As pessoas e o flanar nas asas do tempo. Pessoa, aforismo em glosa gullariana: “A arte existe porque a vida não basta”.
Aqui a história de um artista, Sebastião Mendes, que, como luva, parece vestiu o dito: realizou a obra bastante numa vida incrivelmente abreviada. Costuma-se também, lá de longe, lembrar Mozart vivendo tal circunstância da vida curta e intensamente genial.
Quem é Sebastião Mendes de Sousa? Uma pérola cintilante das artes em terras do Piauí.
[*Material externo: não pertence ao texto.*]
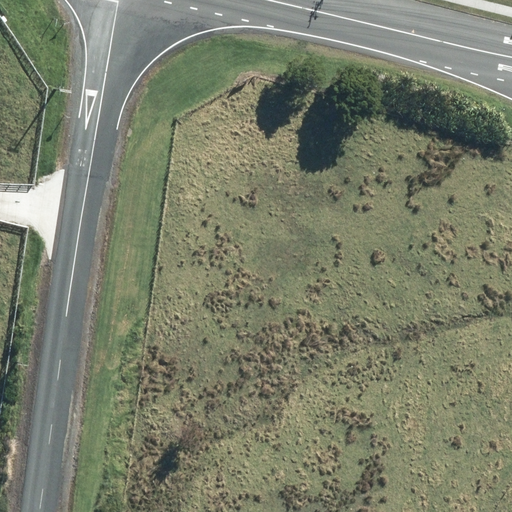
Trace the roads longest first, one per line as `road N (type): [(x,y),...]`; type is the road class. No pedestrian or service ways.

Viveu na era do Oitocentos.
Celso, um forte, qual jacarandá
A memória algo difusa de sua existência remonta à segunda metade do século XIX, ainda muito jovem, a perambular pelas ruas de Teresina – pessoa ligada por morada ao bairro Matinha, franja suburbana da capital piauiense naquele tempo. Pessoa empobrecida, que hoje se diria “menino” ou “garoto de rua”.
Vivia pelas ruas e outras dobras da cidade a desenhar e lavrar peças retratando pessoas e outros alvos. Foi para o Rio de Janeiro, e lá frequentou a Escola de Belas Artes da Corte. Atormentado por preconceito atroz quanto sua condição-social-étnica, de negro, cometeu suicídio, quando corria o ano de 1882.
História pouco conhecida. Selecionada para o esquecimento pelos narradores-mestres do elitismo de classe, a historiografia ganhou agora um livro muito valioso, minorando, ainda que apenas em parte, a escuridão do esquecimento que se fez abater sobre esse pro homem das artes brasílicas.
Antonio Agenor Briquet Lemos e Francisco Phelipe Cunha Paz são os autores do livro que vem publicado com o título O Suicídio do Escultor Sebastião Mendes de Sousa: a Dor do Preconceito, pela Casa da Memória da Arte Brasileira, Brasília.
Sebastião ganha essa biografia acadêmica que mais é uma porta que se abre para buscas continuadas e novas sobre o cinzelador inspirado que fez as portas da igreja de São Benedito, em Teresina, monumentalizadas pela inscrição no acervo do Patrimônio Artístico Nacional, desde 1939.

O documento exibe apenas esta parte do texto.